L’universalisme de façade, le multiculturalisme de fait.
J’en ai plein le dos! Ich habe die nase voll! I can’t stand this!
Bien qu’un mouvement récent cherche à unifier à marche forcée les hommes en niant la diversité, nos langues elles, nous ramènent à la réalité. Nous sommes divers, des milliers de langues existent et portent en elles la manifestation des multiples expressions de l’humanité. En effet, les langues ne sont pas que des codes décrivant une réalité fixe et intangible. Bien au-delà de cela, elles forment notre réalité en lui attribuant des propriétés particulières et font des différents locuteurs des « étranges » ne partageant pas véritablement la même réalité. Éloge de la division? Plaidoyer contre l’universalisme purement idéologique? Non, là encore la science nous fournit quelques éléments pour appuyer cette intuition.
La langue structure nos représentations et nos représentations structurent la langue.
Les Guugu Yimithirr, un peuple d’Australie, appelé usuellement « aborigènes », possèdent une langue où le système d’orientation spatiale est différent du nôtre. Leur système de langage n’est pas « égocentré », il n’existe pas chez eux de point de référence et donc pas de gauche, droite, devant, derrière. Les travaux du linguiste, Stephen Levinson, ont montré que dans la langue des Guugu Yimithirr, le système de relation spatiale s’organise à partir des points cardinaux. Cette particularité a donné à cette tribu un sens de l’orientation remarquable et un locuteur racontant une histoire en désignant des directions dans l’espace est capable même des années après de désigner les mêmes directions cardinales, alors qu’il n’est plus orienté de la même manière.

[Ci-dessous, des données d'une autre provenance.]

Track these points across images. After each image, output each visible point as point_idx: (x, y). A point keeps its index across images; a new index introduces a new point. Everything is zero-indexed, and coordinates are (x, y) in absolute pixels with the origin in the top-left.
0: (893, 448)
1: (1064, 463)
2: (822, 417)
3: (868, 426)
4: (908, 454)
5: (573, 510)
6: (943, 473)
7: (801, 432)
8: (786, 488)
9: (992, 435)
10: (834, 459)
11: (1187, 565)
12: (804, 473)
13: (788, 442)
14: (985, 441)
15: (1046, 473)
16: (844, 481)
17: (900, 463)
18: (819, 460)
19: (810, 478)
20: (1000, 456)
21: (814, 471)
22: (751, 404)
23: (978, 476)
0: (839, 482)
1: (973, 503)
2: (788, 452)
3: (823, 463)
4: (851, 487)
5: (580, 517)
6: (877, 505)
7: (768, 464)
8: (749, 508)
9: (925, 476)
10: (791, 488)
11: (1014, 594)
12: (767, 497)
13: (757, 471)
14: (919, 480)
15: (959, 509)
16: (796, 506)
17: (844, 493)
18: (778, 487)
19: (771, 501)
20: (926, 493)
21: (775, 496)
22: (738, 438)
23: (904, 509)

Autre exemple, le peuple Wampanoag, issue des natifs américains Algonquin. Ce peuple fut un des premiers à rentrer en contact avec les colons britanniques du « Mayflower ». Malgré des débuts prometteurs, cette interaction, comme nous le savons aujourd’hui c’est plutôt mal passé. Les colons ont peu à peu envahi les terres Wampanoag et ont imposé leur mode de vie marchand. Durant cette colonisation culturelle, le langage des Wampanoag s’est transformé. Ainsi, la linguiste Jessie Little Doe Baird a découvert que le mot « nataarkeem » signifiant « je suis physiquement la terre et la terre est physiquement moi » fut de moins en moins utilisée et finit par être remplacé par « natarkee » désignant la terre comme une chose extérieure à ma personne. (désolé pour les spécialistes je retranscris de l’audio aussi les erreurs sont probables)
Le langage naturel comme matrice de la pensée.
Pour formuler un message nous devons piocher dans les propositions possibles au sein de notre langue, ce qui implique de suivre des routines pré-formatées, c’est ce qu’évoque par exemple Lucy Suchman en 1987. La langue apparaît donc comme une matrice de formation de l’esprit, au moins à un certain niveau.
Cette idée peut avoir d’innombrables implications dans l’éducation, la diplomatie, la constitution de structure culturel/politique et la notion de peuple. J’ai toujours pensé que Descartes se trompait quelque part, malgré la pertinence de son « cogito« , car avant de pouvoir douter, ce cher René à dû apprendre à structurer un message dans sa propre langue et c’est cela qui a déterminé sa philosophie.